→ **The input**:
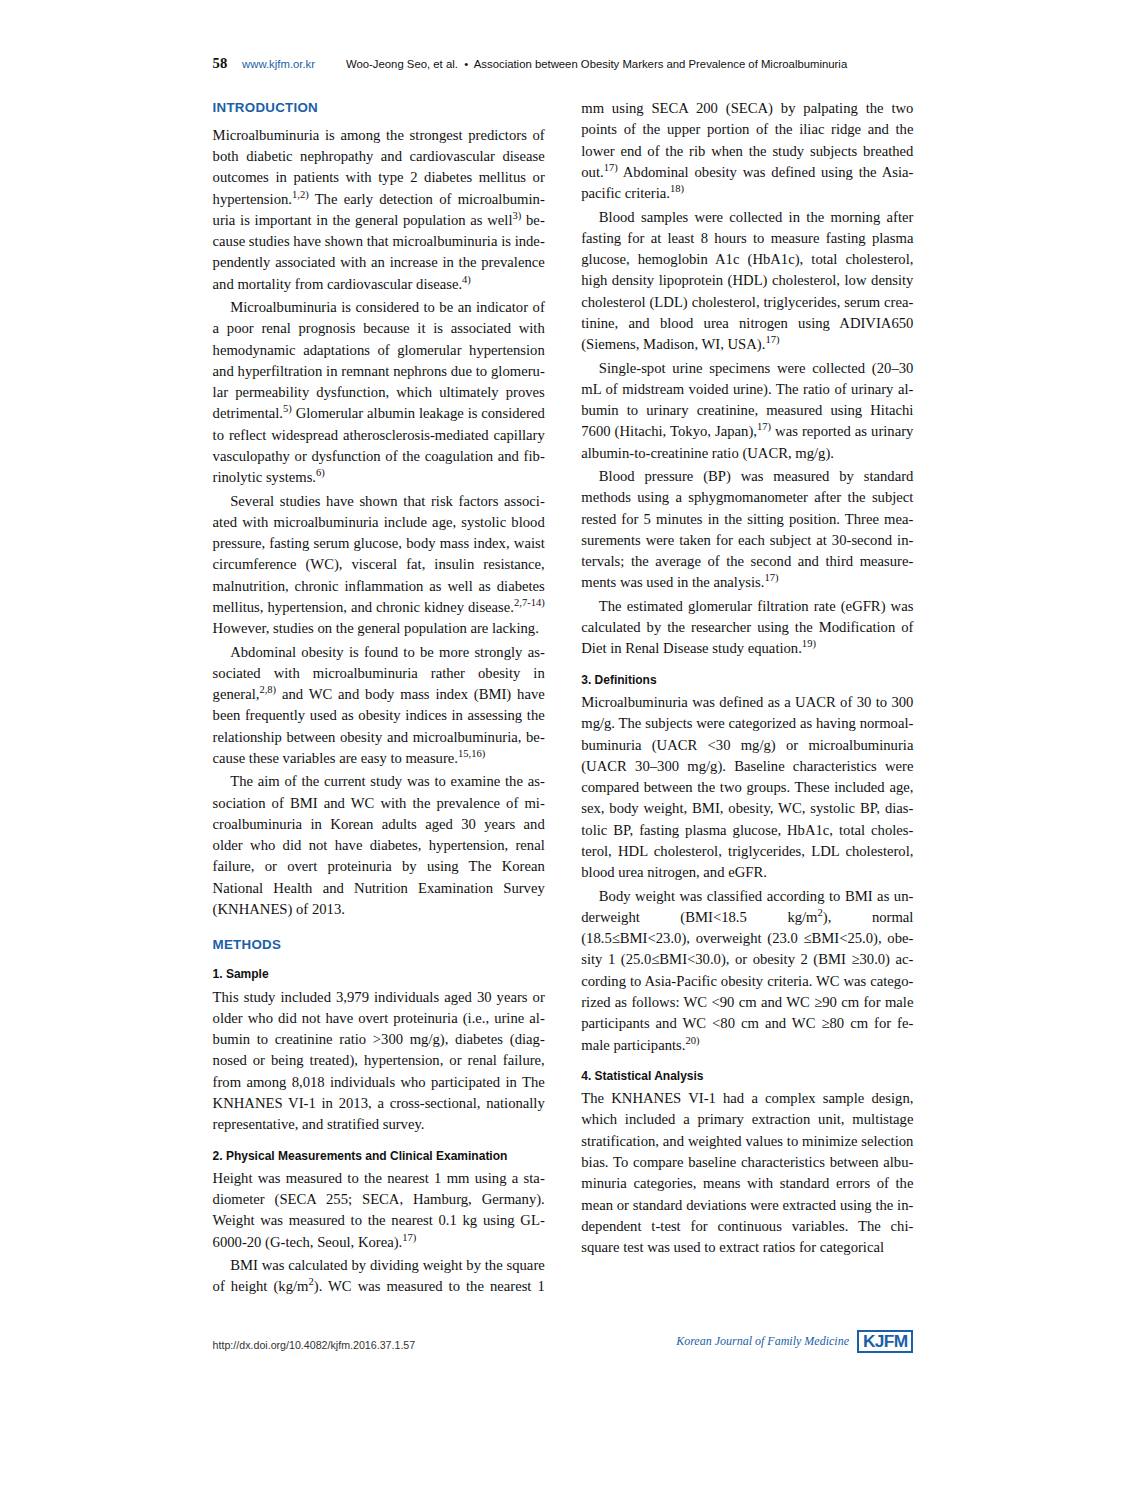58 www.kjfm.or.kr Woo-Jeong Seo, et al. • Association between Obesity Markers and Prevalence of Microalbuminuria
INTRODUCTION
Microalbuminuria is among the strongest predictors of both diabetic nephropathy and cardiovascular disease outcomes in patients with type 2 diabetes mellitus or hypertension.1,2) The early detection of microalbuminuria is important in the general population as well3) because studies have shown that microalbuminuria is independently associated with an increase in the prevalence and mortality from cardiovascular disease.4)
Microalbuminuria is considered to be an indicator of a poor renal prognosis because it is associated with hemodynamic adaptations of glomerular hypertension and hyperfiltration in remnant nephrons due to glomerular permeability dysfunction, which ultimately proves detrimental.5) Glomerular albumin leakage is considered to reflect widespread atherosclerosis-mediated capillary vasculopathy or dysfunction of the coagulation and fibrinolytic systems.6)
Several studies have shown that risk factors associated with microalbuminuria include age, systolic blood pressure, fasting serum glucose, body mass index, waist circumference (WC), visceral fat, insulin resistance, malnutrition, chronic inflammation as well as diabetes mellitus, hypertension, and chronic kidney disease.2,7-14) However, studies on the general population are lacking.
Abdominal obesity is found to be more strongly associated with microalbuminuria rather obesity in general,2,8) and WC and body mass index (BMI) have been frequently used as obesity indices in assessing the relationship between obesity and microalbuminuria, because these variables are easy to measure.15,16)
The aim of the current study was to examine the association of BMI and WC with the prevalence of microalbuminuria in Korean adults aged 30 years and older who did not have diabetes, hypertension, renal failure, or overt proteinuria by using The Korean National Health and Nutrition Examination Survey (KNHANES) of 2013.
METHODS
1. Sample
This study included 3,979 individuals aged 30 years or older who did not have overt proteinuria (i.e., urine albumin to creatinine ratio >300 mg/g), diabetes (diagnosed or being treated), hypertension, or renal failure, from among 8,018 individuals who participated in The KNHANES VI-1 in 2013, a cross-sectional, nationally representative, and stratified survey.
2. Physical Measurements and Clinical Examination
Height was measured to the nearest 1 mm using a stadiometer (SECA 255; SECA, Hamburg, Germany). Weight was measured to the nearest 0.1 kg using GL-6000-20 (G-tech, Seoul, Korea).17)
BMI was calculated by dividing weight by the square of height (kg/m2). WC was measured to the nearest 1 mm using SECA 200 (SECA) by palpating the two points of the upper portion of the iliac ridge and the lower end of the rib when the study subjects breathed out.17) Abdominal obesity was defined using the Asia-pacific criteria.18)
Blood samples were collected in the morning after fasting for at least 8 hours to measure fasting plasma glucose, hemoglobin A1c (HbA1c), total cholesterol, high density lipoprotein (HDL) cholesterol, low density cholesterol (LDL) cholesterol, triglycerides, serum creatinine, and blood urea nitrogen using ADIVIA650 (Siemens, Madison, WI, USA).17)
Single-spot urine specimens were collected (20–30 mL of midstream voided urine). The ratio of urinary albumin to urinary creatinine, measured using Hitachi 7600 (Hitachi, Tokyo, Japan),17) was reported as urinary albumin-to-creatinine ratio (UACR, mg/g).
Blood pressure (BP) was measured by standard methods using a sphygmomanometer after the subject rested for 5 minutes in the sitting position. Three measurements were taken for each subject at 30-second intervals; the average of the second and third measurements was used in the analysis.17)
The estimated glomerular filtration rate (eGFR) was calculated by the researcher using the Modification of Diet in Renal Disease study equation.19)
3. Definitions
Microalbuminuria was defined as a UACR of 30 to 300 mg/g. The subjects were categorized as having normoalbuminuria (UACR <30 mg/g) or microalbuminuria (UACR 30–300 mg/g). Baseline characteristics were compared between the two groups. These included age, sex, body weight, BMI, obesity, WC, systolic BP, diastolic BP, fasting plasma glucose, HbA1c, total cholesterol, HDL cholesterol, triglycerides, LDL cholesterol, blood urea nitrogen, and eGFR.
Body weight was classified according to BMI as underweight (BMI<18.5 kg/m2), normal (18.5≤BMI<23.0), overweight (23.0 ≤BMI<25.0), obesity 1 (25.0≤BMI<30.0), or obesity 2 (BMI ≥30.0) according to Asia-Pacific obesity criteria. WC was categorized as follows: WC <90 cm and WC ≥90 cm for male participants and WC <80 cm and WC ≥80 cm for female participants.20)
4. Statistical Analysis
The KNHANES VI-1 had a complex sample design, which included a primary extraction unit, multistage stratification, and weighted values to minimize selection bias. To compare baseline characteristics between albuminuria categories, means with standard errors of the mean or standard deviations were extracted using the independent t-test for continuous variables. The chi-square test was used to extract ratios for categorical
http://dx.doi.org/10.4082/kjfm.2016.37.1.57 Korean Journal of Family Medicine KJFM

→ **Task brief**: Pull out every line in the data above that has the word "eGFR".

→ **Output of the exercise**:
The estimated glomerular filtration rate (eGFR) was calculated by the researcher using the Modification of Diet in Renal Disease study equation.19)
Microalbuminuria was defined as a UACR of 30 to 300 mg/g. The subjects were categorized as having normoalbuminuria (UACR <30 mg/g) or microalbuminuria (UACR 30–300 mg/g). Baseline characteristics were compared between the two groups. These included age, sex, body weight, BMI, obesity, WC, systolic BP, diastolic BP, fasting plasma glucose, HbA1c, total cholesterol, HDL cholesterol, triglycerides, LDL cholesterol, blood urea nitrogen, and eGFR.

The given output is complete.